Segundo Kátia Abreu (DEM-TO), responsável pela elaboração do texto, cofres públicos não sofrerão sem o tributo

Por  Equipe InfoMoney -

SÃO PAULO – Para embasar seu parecer negativo à prorrogação da CPMF (Contribuição Provisória sobre a Movimentação Financeira) até 2011, a relatora da PEC (proposta de emenda à Constituição) que trata do tema, senadora Kátia Abreu (DEM-TO), utilizará dados que mostram um aumento anual de R$ 70 bilhões na arrecadação do governo nos últimos anos. Isso, explicou, é mais do que suficiente para cobrir os quase R$ 40 bilhões que o tributo deve gerar aos cofres públicos no ano que vem.

O documento será apresentado à Comissão de Constituição e Justiça do Senado na próxima segunda-feira (12). A democrata afirmou que vai se ater à Emenda 100 da Lei de Diretrizes Orçamentárias, na qual o Executivo apresenta fontes de receitas que poderiam cobrir eventuais faltas de recursos para execução de programas e projetos.

Reforma tributária

Como muitos também afirmam, o cerne principal desse debate não é nem tanto o mérito da própria alíquota de 0,38%. Mas sim, de todo o sistema de arrecadação brasileiro. “Tenho certeza de que a CPMF, embora seja apenas um dos 65 tributos que nós pagamos, será a arma principal para obrigar o governo a fazer a reforma tributária que o País espera”, argumentou.
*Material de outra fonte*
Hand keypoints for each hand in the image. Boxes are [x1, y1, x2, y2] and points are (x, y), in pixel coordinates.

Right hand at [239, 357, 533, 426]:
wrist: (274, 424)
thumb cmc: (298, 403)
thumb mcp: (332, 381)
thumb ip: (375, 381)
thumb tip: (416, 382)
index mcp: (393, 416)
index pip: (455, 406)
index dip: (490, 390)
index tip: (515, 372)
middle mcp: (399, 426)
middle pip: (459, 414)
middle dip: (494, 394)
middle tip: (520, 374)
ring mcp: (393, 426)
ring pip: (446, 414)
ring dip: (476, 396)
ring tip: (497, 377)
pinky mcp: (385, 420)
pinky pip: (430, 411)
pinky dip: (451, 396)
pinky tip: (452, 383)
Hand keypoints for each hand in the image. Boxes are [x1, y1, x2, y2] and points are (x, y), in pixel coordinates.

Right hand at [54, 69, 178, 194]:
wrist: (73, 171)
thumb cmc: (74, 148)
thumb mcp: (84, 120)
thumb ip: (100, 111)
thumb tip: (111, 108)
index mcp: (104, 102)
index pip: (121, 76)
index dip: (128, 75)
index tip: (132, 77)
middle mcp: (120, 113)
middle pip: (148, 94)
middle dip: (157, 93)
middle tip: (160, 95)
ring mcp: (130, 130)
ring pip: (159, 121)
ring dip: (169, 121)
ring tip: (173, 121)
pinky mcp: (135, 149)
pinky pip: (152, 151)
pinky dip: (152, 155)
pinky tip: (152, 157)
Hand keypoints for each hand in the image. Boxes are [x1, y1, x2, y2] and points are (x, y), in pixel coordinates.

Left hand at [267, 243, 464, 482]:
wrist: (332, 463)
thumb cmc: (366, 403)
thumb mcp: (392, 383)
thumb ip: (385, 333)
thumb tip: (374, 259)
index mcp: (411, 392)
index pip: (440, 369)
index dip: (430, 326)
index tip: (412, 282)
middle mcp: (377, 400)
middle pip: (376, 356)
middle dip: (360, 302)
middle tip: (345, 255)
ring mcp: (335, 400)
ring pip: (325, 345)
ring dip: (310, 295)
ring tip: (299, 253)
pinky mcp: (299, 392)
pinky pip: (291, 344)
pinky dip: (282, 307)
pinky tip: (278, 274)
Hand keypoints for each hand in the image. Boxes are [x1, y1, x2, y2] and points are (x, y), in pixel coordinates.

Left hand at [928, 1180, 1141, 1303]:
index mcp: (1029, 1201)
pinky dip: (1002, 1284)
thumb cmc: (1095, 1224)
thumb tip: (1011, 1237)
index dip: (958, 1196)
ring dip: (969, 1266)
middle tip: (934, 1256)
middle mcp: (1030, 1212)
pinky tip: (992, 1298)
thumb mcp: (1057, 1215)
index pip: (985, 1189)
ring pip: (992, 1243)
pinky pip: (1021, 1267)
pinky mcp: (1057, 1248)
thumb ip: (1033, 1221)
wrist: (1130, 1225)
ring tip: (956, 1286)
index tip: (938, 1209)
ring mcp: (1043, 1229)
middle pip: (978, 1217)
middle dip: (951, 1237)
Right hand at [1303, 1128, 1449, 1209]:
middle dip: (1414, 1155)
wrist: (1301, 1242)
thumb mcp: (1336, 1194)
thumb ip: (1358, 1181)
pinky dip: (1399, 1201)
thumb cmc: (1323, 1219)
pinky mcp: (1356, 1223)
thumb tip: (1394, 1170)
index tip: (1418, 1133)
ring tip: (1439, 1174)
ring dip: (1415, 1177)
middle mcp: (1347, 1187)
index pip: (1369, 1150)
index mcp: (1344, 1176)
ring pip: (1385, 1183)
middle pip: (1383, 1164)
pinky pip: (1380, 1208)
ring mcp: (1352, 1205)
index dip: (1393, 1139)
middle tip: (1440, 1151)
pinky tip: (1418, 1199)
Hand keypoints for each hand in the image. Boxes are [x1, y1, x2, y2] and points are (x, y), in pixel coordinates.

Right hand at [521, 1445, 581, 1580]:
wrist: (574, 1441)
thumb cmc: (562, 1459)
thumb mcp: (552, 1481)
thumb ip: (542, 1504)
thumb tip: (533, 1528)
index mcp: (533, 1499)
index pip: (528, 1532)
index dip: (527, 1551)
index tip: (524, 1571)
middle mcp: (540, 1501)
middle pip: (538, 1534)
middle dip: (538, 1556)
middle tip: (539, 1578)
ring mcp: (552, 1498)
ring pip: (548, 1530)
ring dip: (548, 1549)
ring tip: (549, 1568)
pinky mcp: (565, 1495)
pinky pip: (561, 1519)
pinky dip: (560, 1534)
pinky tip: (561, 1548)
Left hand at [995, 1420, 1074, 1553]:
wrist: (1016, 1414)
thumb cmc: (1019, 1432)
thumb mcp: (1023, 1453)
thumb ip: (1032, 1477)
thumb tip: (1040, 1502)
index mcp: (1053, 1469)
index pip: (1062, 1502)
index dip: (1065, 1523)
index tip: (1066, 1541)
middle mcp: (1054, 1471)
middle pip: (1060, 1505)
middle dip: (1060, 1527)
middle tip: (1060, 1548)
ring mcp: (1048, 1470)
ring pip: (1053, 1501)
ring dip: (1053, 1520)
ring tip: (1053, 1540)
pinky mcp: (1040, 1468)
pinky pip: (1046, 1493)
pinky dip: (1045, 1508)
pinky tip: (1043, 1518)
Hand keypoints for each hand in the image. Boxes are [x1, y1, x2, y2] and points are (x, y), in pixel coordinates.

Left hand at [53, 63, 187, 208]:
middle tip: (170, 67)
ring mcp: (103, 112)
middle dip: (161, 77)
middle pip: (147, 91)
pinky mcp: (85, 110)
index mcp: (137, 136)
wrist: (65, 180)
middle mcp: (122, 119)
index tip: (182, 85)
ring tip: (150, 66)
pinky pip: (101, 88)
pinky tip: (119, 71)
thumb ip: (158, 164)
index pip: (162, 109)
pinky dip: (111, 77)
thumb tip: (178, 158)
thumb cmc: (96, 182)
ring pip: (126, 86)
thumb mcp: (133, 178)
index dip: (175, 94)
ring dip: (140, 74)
Kátia acredita que seus colegas, mesmo os da base governista, serão favoráveis a seu parecer. E isso, tanto na comissão quanto no plenário. Por outro lado, o ministro de Relações Institucionais, Walfrido dos Mares Guia, prevê que a votação da PEC na CCJ, marcada para a próxima terça-feira (13), garantirá a prorrogação da CPMF.

De acordo com a Agência Brasil, quando o assunto é o plenário, Mares Guia confia que os 49 votos necessários para possibilitar a renovação da contribuição serão conquistados. Ao todo, são 81 senadores.